== To be done ==
Copy out, word for word, the lines of the entries from the line with "kingdom: Plantae" to the line with "scientific name: Euphorbia peplus", including both of those lines.

== Data to use ==
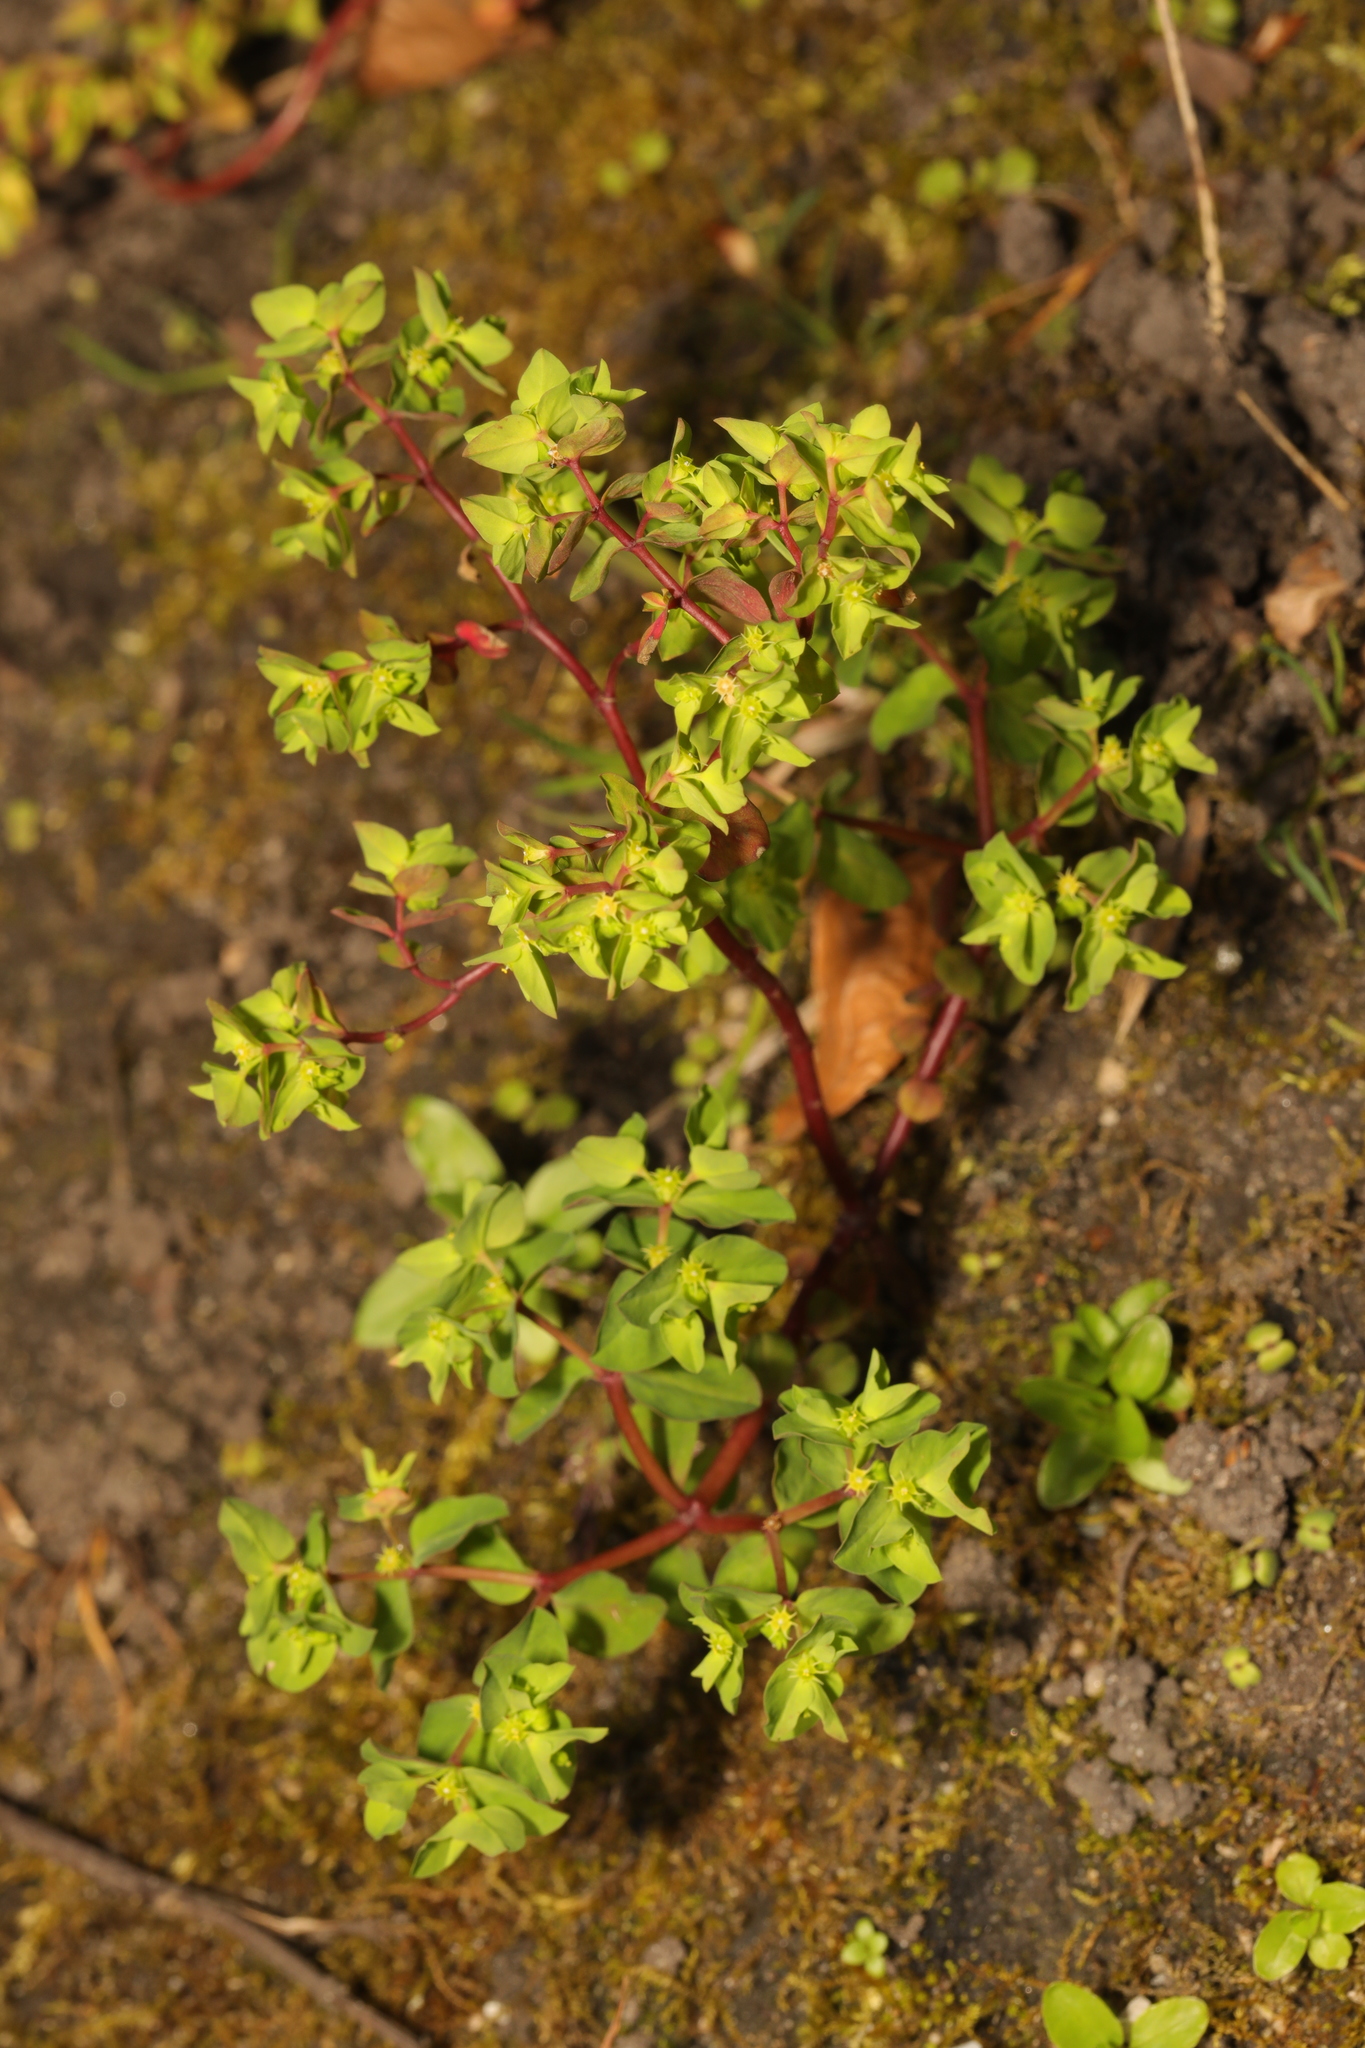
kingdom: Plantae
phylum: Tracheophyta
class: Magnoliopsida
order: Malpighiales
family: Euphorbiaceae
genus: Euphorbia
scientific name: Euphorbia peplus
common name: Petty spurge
---
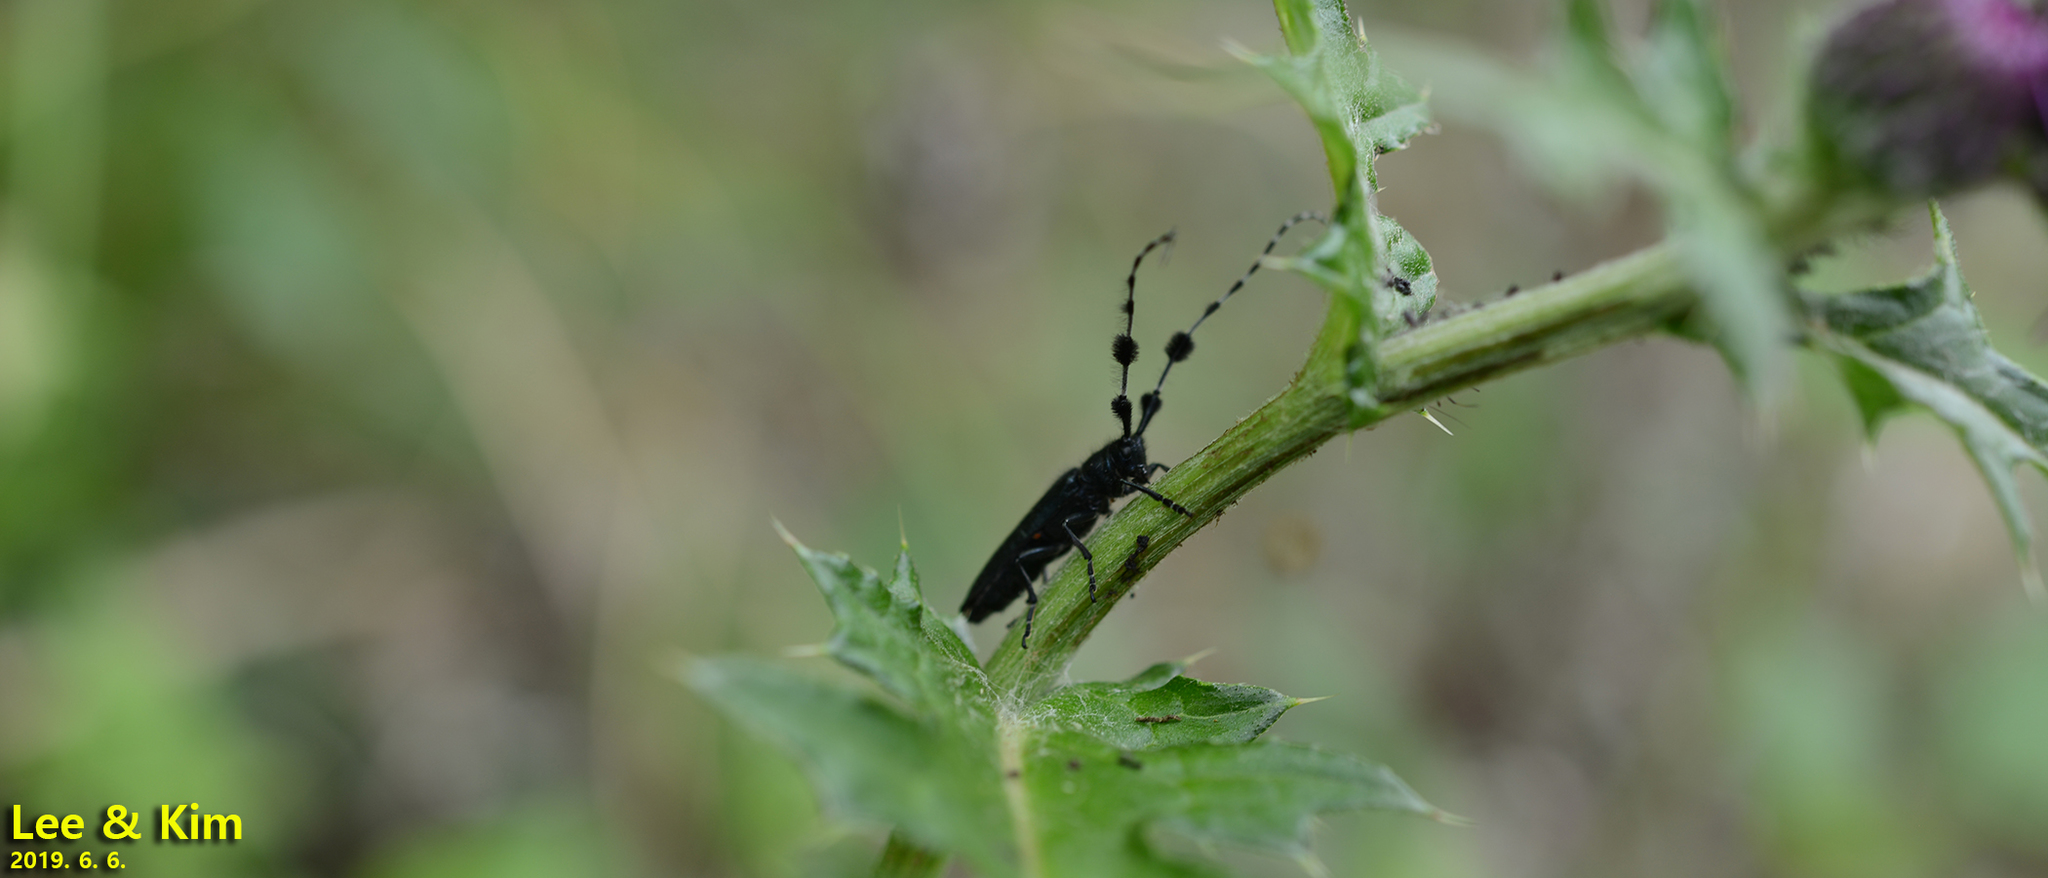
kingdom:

== Output of the task ==
kingdom: Plantae
phylum: Tracheophyta
class: Magnoliopsida
order: Malpighiales
family: Euphorbiaceae
genus: Euphorbia
scientific name: Euphorbia peplus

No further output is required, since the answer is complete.